■ WORK REQUIRED
In your reply, repeat the full listing exactly and leave each picture out.

--

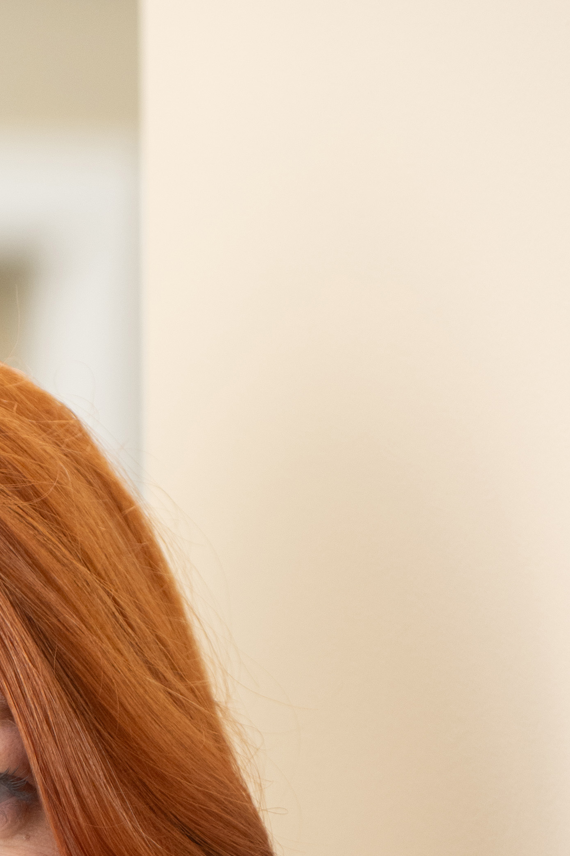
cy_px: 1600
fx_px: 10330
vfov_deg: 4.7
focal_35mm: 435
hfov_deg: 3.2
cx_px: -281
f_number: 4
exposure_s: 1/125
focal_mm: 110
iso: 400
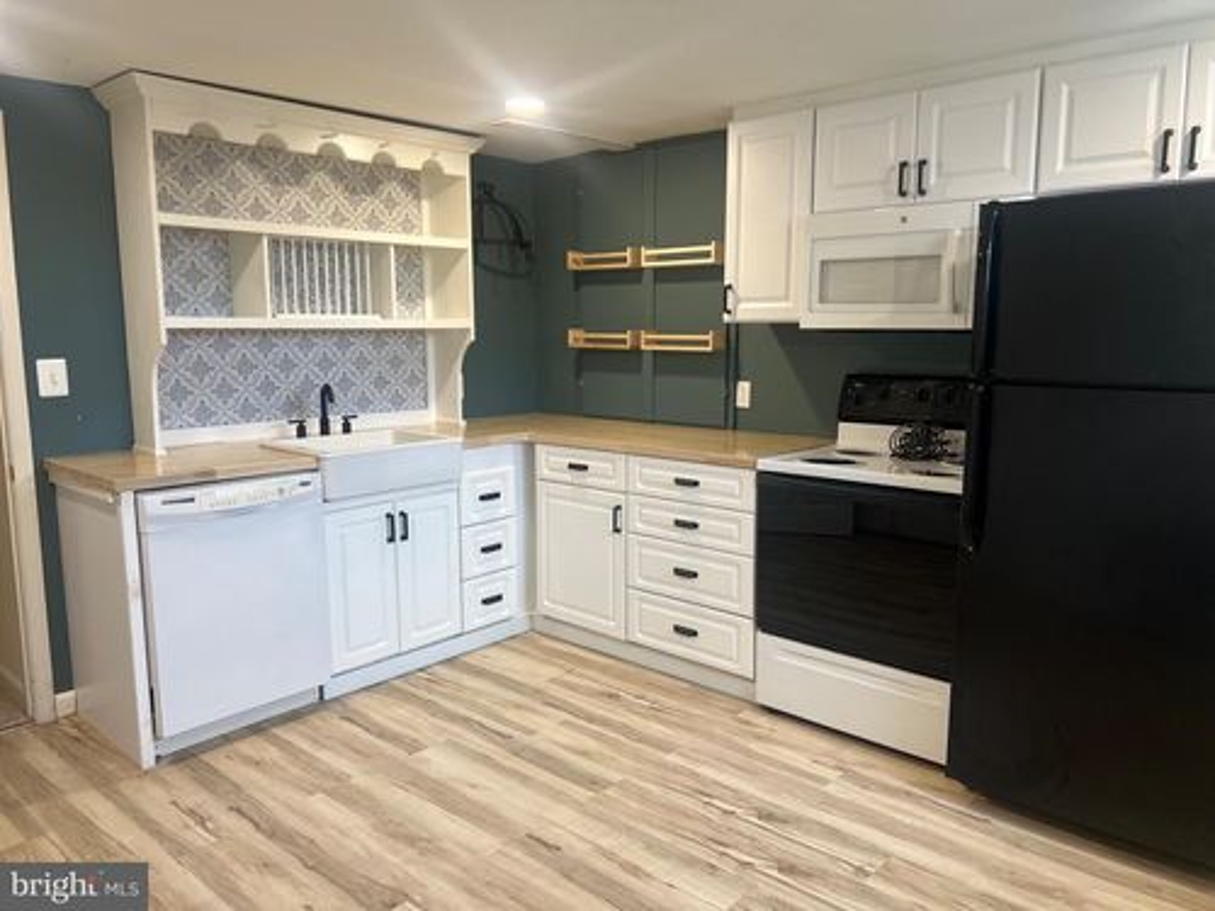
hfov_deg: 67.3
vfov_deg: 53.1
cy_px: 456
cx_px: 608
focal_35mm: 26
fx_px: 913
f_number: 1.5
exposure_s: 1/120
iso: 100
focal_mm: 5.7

--

■ REPLY TO THE TASK
cy_px: 1600
fx_px: 10330
vfov_deg: 4.7
focal_35mm: 435
hfov_deg: 3.2
cx_px: -281
f_number: 4
exposure_s: 1/125
focal_mm: 110
iso: 400
hfov_deg: 67.3
vfov_deg: 53.1
cy_px: 456
cx_px: 608
focal_35mm: 26
fx_px: 913
f_number: 1.5
exposure_s: 1/120
iso: 100
focal_mm: 5.7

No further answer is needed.